The bivvies were soon erected and following a wash and clean down we headed to the nearest pub, The Railway, (01785 760289), for a few pints and to continue the conversations.
During the journey to the pub a major decision was made between Stu and I (confession time for the benefit of those that were there ). The frost was starting to settle already and it looked like a harsh, cold night was to be had; knowing that we would have had to drive back to base and being honest and law-abiding citizens, one of us would have had to limit our drinking so we decided to check the rates for the rooms in the pub and if reasonable, we would make a night of it and head back in the morning, honest!
At 16.00 each, including breakfast and central heating it wasn't to be scoffed at so the car was parked up for the night and to the bar we went. The one thing about Fish-ins is the company that you meet. Anglers arrive from all over and in true form, it's not long before acquaintances are made and  you are surrounded by new friends. The conversations ranged from the fishing, the weather, the web, life in general, the Afghanistan situation, you name it we just about covered it. 
Even re-enacting the war of the roses with Dave from the wrong side of the Pennines .
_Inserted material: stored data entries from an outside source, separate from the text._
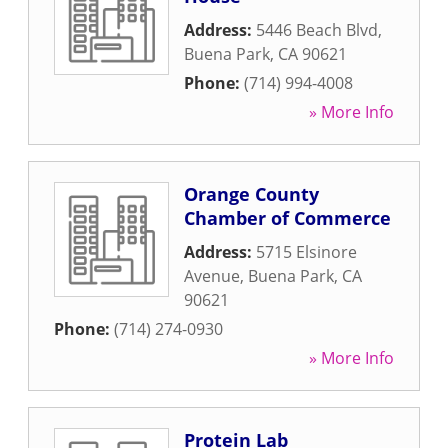
Address:
5446 Beach Blvd
,
Buena Park
,
CA
90621
Phone:
(714) 994-4008
» More Info
Orange County
Chamber of Commerce
Address:
5715 Elsinore
Avenue
,
Buena Park
,
CA
90621
Phone:
(714) 274-0930
» More Info
Protein Lab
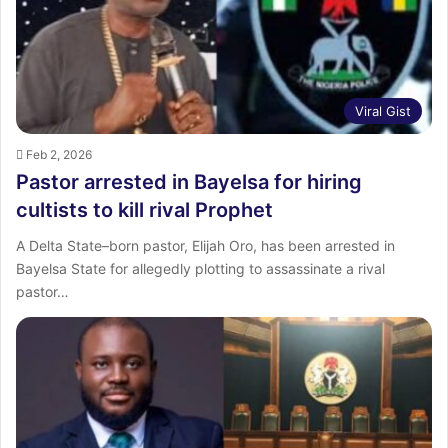
Viral Gist
Feb 2, 2026
Pastor arrested in Bayelsa for hiring
cultists to kill rival Prophet
A Delta State–born pastor, Elijah Oro, has been arrested in
Bayelsa State for allegedly plotting to assassinate a rival
pastor…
The following morning, boy were we glad we stayed in the pub. The frost had lain with a vengeance and it was freezing outside. It was 7.00am and we were met with the landlady's finest breakfast.
Following which we headed back to the fishery to meet up with the rest.
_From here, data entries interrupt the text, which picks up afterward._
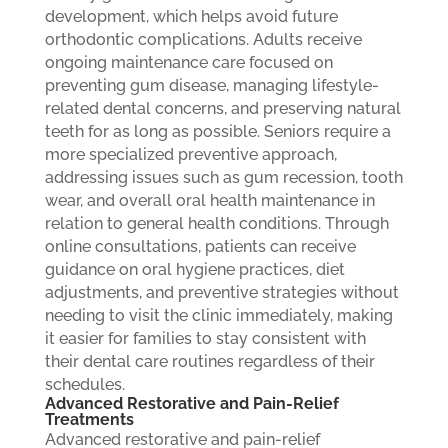
development, which helps avoid future
orthodontic complications. Adults receive
ongoing maintenance care focused on
preventing gum disease, managing lifestyle-
related dental concerns, and preserving natural
teeth for as long as possible. Seniors require a
more specialized preventive approach,
addressing issues such as gum recession, tooth
wear, and overall oral health maintenance in
relation to general health conditions. Through
online consultations, patients can receive
guidance on oral hygiene practices, diet
adjustments, and preventive strategies without
needing to visit the clinic immediately, making
it easier for families to stay consistent with
their dental care routines regardless of their
schedules.
Advanced Restorative and Pain-Relief
Treatments
Advanced restorative and pain-relief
Back down to the bottom lake which by now was starting to fill up with fisherman and we returned to the swims that we had left the day before. A change in tactics was called for. I decided to fish on the side of a ledge, some 3feet from the island in front of me with free running method feeders and 6inch hooklengths, where the previous day I had launched the groundbait. The business ends were size 10 ESP Raptor hooks with hairs that were threaded through 3 pieces of sweetcorn before being looped back onto the hooks creating a mini bunch of corn but leaving the hooks clear. The groundbait was a 'home made' mix consisting of 1part brown crumb, 1 part white crumb, 1 part red crumb, 1 part fishmeal, laced with a good few handfuls of hemp, crushed maize and micro carp pellets. A mix that I have used many a time with some very good results.
The feeders were cast across, placed on the pod and I waited. I didn't have to wait for long, the left buzzer screamed and a Carp around 7lbs came in. A re-cast, tighten the line and the rod nearly got pulled out of my hand as away it went again. This time a nice common around 5lb.
The angler to my left was playing in a Chub when suddenly my right rod flew into life again resulting in a common. Three fish in the first hour, things were looking up.

It went quiet understandably for a while, I wound both rods in, re-baited and recast. Just settling onto my box, the left buzzer again screamed. This time a mirror again in the 5lb range. No sooner had I got it into the landing net when my other buzzer screamed out. Releasing the fish, I grabbed the rod from it's rest and wrestled with another mirror of similar size. Releasing that one, I re-baited the first rod, cast in, tightened the line and reached for my second rod. The first one virtually jumped out of the pod. A third Carp in as many casts and within ten minutes was soon to be in the net. This was to be getting hard work, but enjoyable.

Pictures courtesy of Peter Morton
Altogether in the 4 hours that I fished, I landed 12 Carp 
between 3-7lb and lost 3 others, not bad for a freezing 
December day and one that won't be forgotten in a hurry.